Quali potrebbero essere, per arrivare alla maggioranza, le possibili intese che si concretizzeranno? 

Ci troviamo in una situazione anomala, con un governo sostenuto da una maggioranza parlamentare non legata da affinità politiche bensì dall’esigenza di traghettare il Paese fuori dalla pandemia e garantire l’attuazione del piano di ripresa europeo. L’ideale, per garantire continuità e stabilità, sarebbe una scelta condivisa e sostenuta dall’attuale maggioranza trasversale. Nei fatti, tutte le intese capaci di aggregare voti sufficienti attorno a un candidato o candidata sono utili e possibili. Al momento gli scenari sono aperti e non sarebbe la prima volta che una elezione presidenziale riserva sorprese…

Da più parti, si agita lo spauracchio dei franchi tiratori. Storicamente, sull’elezione del Presidente della Repubblica, è un fenomeno ricorrente?

Il voto segreto è sempre una variabile imprevedibile, basti pensare a quanto accaduto pochi giorni fa con il ddl Zan. Tradizionalmente nelle elezioni presidenziali italiane i franchi tiratori hanno giocato un ruolo di primo piano, impedendo l’ascesa al Colle di personaggi del calibro di Amintore Fanfani, Arnaldo Forlani o Giovanni Leone che fu bloccato nel 1964 salvo essere poi eletto nel 1971. Di recente rispettivamente 224 e 101 cecchini nascosti hanno chiuso i portoni del Quirinale a Franco Marini e Romano Prodi.

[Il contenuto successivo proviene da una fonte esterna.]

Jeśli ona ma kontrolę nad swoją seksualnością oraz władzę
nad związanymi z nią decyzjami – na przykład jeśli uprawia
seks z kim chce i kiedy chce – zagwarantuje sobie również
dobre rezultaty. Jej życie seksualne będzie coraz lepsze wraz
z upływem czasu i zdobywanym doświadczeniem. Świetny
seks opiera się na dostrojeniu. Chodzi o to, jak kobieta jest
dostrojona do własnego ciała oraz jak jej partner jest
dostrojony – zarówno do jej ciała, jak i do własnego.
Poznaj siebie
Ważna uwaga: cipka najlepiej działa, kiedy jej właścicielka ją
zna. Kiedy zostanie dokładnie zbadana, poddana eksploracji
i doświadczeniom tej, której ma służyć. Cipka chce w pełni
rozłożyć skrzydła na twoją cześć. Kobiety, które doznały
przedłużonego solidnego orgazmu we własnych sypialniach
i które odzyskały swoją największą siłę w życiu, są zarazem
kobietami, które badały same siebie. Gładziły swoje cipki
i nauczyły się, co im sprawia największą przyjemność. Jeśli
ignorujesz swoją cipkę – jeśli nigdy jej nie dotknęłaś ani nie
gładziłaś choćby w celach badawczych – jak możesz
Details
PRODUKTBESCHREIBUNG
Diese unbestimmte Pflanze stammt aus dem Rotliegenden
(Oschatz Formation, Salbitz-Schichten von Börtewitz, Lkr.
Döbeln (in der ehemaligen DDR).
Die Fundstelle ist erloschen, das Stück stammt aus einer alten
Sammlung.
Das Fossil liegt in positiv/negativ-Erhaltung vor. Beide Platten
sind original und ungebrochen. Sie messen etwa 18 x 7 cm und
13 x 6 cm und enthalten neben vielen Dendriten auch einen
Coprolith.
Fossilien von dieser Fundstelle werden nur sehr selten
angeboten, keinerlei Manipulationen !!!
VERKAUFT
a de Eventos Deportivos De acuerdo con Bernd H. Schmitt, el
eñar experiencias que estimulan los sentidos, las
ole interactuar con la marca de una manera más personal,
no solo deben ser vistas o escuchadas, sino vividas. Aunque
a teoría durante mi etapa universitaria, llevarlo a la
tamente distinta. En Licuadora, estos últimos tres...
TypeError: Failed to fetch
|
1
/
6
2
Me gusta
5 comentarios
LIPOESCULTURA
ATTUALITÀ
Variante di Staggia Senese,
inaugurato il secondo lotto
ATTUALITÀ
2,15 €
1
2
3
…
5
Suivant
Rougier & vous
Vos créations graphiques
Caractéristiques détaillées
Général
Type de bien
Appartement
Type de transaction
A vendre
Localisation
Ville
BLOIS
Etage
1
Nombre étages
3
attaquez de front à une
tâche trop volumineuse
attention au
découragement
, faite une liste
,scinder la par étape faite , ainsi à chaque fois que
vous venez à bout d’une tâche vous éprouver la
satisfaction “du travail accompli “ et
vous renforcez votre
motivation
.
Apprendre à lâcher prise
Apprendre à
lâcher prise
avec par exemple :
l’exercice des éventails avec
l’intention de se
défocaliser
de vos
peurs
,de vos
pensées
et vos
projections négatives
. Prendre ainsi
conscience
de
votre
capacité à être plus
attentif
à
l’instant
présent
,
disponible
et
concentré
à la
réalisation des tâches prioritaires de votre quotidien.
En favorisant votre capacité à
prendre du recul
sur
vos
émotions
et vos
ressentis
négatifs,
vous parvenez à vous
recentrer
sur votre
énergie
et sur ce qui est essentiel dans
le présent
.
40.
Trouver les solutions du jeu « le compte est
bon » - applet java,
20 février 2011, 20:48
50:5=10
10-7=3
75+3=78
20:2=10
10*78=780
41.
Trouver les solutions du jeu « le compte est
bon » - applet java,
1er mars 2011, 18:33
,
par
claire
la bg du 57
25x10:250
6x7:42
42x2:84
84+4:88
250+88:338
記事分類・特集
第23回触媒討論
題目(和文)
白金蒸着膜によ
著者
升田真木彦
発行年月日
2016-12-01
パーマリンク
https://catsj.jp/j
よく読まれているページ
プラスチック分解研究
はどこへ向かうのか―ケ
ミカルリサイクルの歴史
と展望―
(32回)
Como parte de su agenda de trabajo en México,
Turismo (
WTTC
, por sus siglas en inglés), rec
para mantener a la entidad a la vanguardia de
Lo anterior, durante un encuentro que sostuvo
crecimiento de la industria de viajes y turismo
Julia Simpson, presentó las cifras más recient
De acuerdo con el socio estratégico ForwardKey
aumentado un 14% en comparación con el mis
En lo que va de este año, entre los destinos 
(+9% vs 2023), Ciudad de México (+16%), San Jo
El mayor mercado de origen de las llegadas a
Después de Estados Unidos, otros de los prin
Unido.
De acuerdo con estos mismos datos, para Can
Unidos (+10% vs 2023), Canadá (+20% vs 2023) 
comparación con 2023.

Nessuno, nemmeno il candidato più autorevole e popolare può ritenersi immune.

Se Mario Draghi dovesse salire al Colle, che tipo di contesto di andrebbe a creare?

Se fosse eletto, Mario Draghi dovrebbe svolgere il suo ruolo secondo i parametri della forma di governo delineata dalla nostra Costituzione: un capo dello Stato che è arbitro, non giocatore ed entra in campo solo in caso di crisi. A Costituzione invariata è escluso che, come pure è stato paventato, in via di fatto il Presidente della Repubblica possa dirigere la politica del governo.

Numericamente parlando, in tema di grandi elettori, è verosimile che la differenza la faccia il gruppo misto? 

Sia alla Camera che al Senato il gruppo misto è composto da grandi numeri e questa è un’anomalia tutta italiana dovuta al fenomeno del transfughismo che da noi assume dimensioni patologiche. Tipicamente il gruppo misto diventa cruciale in circostanze di instabilità o di votazioni controverse o particolarmente delicate, come è il caso delle elezioni presidenziali.